Gremlin’s IO Attack performs rapid read and/or write actions on the targeted system volume.

Prerequisites

A Gremlin API IO Attack accepts the following arguments.

Short Flag Long Flag Purpose
-c --block-count The number of blocks read or written by workers.
-d --dir The directory that temporary files will be written to.
-l --length Attack duration (in seconds).
-m --mode Specifies if workers are in read (r), write (w), or read+write (rw) mode.
-s --block-size Size of blocks (in KB) that are read or written by workers.
-w --workers The number of concurrent workers.
  1. On your local machine create an attacks/io.json file and paste the following JSON into it. Change the target Client as necessary. This IO Attack creates two workers that will perform both reads and writes during the 45-second attack.

     {
         "command": {
             "type": "io",
             "args": ["-l", "45", "-d", "/tmp", "-w", "2", "-m", "rw", "-s", "4", "-c", "1"]
         },
         "target": {
             "type": "Exact",
             "exact": ["aws-nginx"]
         }
     }
    
  2. Launch the IO Attack by passing the JSON from attacks/io.json to the https://api.gremlin.com/v1/attacks/new API endpoint.

     curl -H "Content-Type: application/json" -H "Authorization: $GREMLIN_API_TOKEN" https://api.gremlin.com/v1/attacks/new -d "@attacks/io.json"
    
  3. On the target machine verify that the attack is running and that IO is currently overloaded.

     $ sudo iotop -aoP
     # OUTPUT
     Total DISK READ :       0.00 B/s | Total DISK WRITE :       3.92 M/s
     Actual DISK READ:       0.00 B/s | Actual DISK WRITE:      15.77 M/s
     PID  PRIO  USER       DISK READ  DISK WRITE  SWAPIN     IO>     COMMAND
     323   be/3 root          0.00 B     68.00 K  0.00 % 71.28 %   [jbd2/xvda1-8]
     20030 be/4 gremlin       0.00 B    112.15 M  0.00 % 17.11 %   gremlin attack io -l 45 -d /tmp -w 2 -m rw -s 4 -c 1
    
  4. You can also view the Attack within the Gremlin Web UI.

    Gremlin Web UI IO Attack

What Comes Next?

This article explored a number of common issues and outages related to failed migrations and upgrade procedures. As impactful and expensive as those outages may have been, their existence shouldn’t dissuade you from making the move to the cloud.
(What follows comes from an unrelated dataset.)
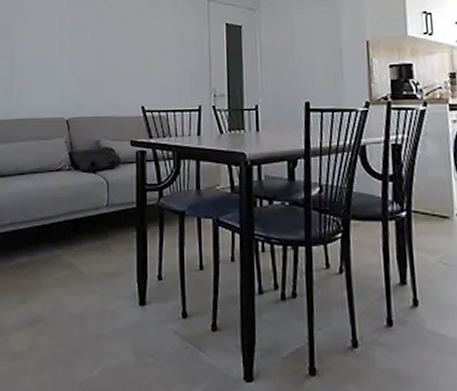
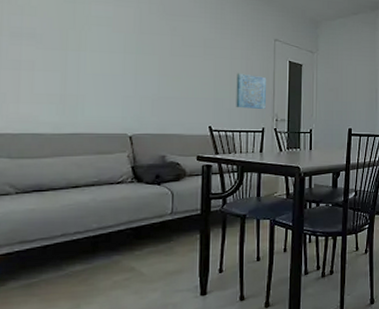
wall art: none [168,43,202,84] -> present [236,73,267,110]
A distributed architecture allows you to enjoy faster release cycles and, in general, increased developer productivity.

Instead, the occurrence of migration issues for even the biggest organizations in the industry illustrates the necessity of proper resilience testing. Chaos Engineering is a critical piece of that finished and fully-resilient puzzle. Planning ahead and running Chaos Experiments on your systems, both prior to and during migration, will help ensure you’re creating the most stable, robust, and resilient system possible.